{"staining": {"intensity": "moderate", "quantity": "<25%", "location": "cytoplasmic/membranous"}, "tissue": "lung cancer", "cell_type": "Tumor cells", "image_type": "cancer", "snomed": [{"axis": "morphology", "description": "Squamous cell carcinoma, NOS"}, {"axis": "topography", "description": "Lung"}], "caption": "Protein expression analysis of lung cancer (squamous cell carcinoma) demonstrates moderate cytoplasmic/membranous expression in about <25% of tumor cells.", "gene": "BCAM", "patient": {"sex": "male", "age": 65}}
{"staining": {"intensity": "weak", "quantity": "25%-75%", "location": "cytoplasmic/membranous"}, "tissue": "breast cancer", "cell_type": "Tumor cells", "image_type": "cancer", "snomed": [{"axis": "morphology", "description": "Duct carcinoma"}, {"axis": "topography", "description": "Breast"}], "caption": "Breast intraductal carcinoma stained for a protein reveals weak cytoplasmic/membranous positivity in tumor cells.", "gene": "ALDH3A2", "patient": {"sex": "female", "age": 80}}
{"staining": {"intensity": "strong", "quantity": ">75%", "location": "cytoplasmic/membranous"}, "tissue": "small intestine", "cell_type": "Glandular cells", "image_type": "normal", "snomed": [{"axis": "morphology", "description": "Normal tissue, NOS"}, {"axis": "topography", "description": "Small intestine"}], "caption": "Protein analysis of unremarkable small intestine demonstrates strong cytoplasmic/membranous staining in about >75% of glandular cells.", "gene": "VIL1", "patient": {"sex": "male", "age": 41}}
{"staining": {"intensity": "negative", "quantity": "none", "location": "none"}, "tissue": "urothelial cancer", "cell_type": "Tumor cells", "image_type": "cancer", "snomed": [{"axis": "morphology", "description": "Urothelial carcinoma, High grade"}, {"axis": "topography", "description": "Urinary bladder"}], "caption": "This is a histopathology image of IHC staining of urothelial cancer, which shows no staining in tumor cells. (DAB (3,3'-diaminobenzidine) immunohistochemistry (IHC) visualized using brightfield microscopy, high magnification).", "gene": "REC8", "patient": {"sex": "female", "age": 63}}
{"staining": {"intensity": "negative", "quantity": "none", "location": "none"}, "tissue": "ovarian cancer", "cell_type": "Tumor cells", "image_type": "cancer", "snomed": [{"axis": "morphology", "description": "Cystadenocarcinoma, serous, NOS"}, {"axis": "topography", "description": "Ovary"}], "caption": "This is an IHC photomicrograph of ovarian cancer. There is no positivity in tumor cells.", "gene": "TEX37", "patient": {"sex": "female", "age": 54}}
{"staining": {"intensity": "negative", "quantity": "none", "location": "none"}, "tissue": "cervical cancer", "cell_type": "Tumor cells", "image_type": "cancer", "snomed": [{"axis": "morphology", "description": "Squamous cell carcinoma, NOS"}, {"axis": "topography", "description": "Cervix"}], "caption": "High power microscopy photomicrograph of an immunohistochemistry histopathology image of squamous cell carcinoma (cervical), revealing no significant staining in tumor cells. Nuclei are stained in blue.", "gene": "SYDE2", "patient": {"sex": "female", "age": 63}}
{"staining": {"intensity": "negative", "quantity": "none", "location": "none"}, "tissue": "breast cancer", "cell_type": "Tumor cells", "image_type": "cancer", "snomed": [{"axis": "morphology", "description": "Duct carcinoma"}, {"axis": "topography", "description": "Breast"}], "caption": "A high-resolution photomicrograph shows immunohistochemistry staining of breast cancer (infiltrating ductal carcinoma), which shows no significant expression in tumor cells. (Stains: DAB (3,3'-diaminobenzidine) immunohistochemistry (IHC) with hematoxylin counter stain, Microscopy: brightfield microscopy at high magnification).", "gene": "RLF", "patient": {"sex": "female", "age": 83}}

------------------------------

What is needed:
Nothing should appear in the answer except the lines above from the line with "is a histopathology" through the line with "an IHC photomicrograph", both included, written out exactly.

Exercise result:
{"staining": {"intensity": "negative", "quantity": "none", "location": "none"}, "tissue": "urothelial cancer", "cell_type": "Tumor cells", "image_type": "cancer", "snomed": [{"axis": "morphology", "description": "Urothelial carcinoma, High grade"}, {"axis": "topography", "description": "Urinary bladder"}], "caption": "This is a histopathology image of IHC staining of urothelial cancer, which shows no staining in tumor cells. (DAB (3,3'-diaminobenzidine) immunohistochemistry (IHC) visualized using brightfield microscopy, high magnification).", "gene": "REC8", "patient": {"sex": "female", "age": 63}}
{"staining": {"intensity": "negative", "quantity": "none", "location": "none"}, "tissue": "ovarian cancer", "cell_type": "Tumor cells", "image_type": "cancer", "snomed": [{"axis": "morphology", "description": "Cystadenocarcinoma, serous, NOS"}, {"axis": "topography", "description": "Ovary"}], "caption": "This is an IHC photomicrograph of ovarian cancer. There is no positivity in tumor cells.", "gene": "TEX37", "patient": {"sex": "female", "age": 54}}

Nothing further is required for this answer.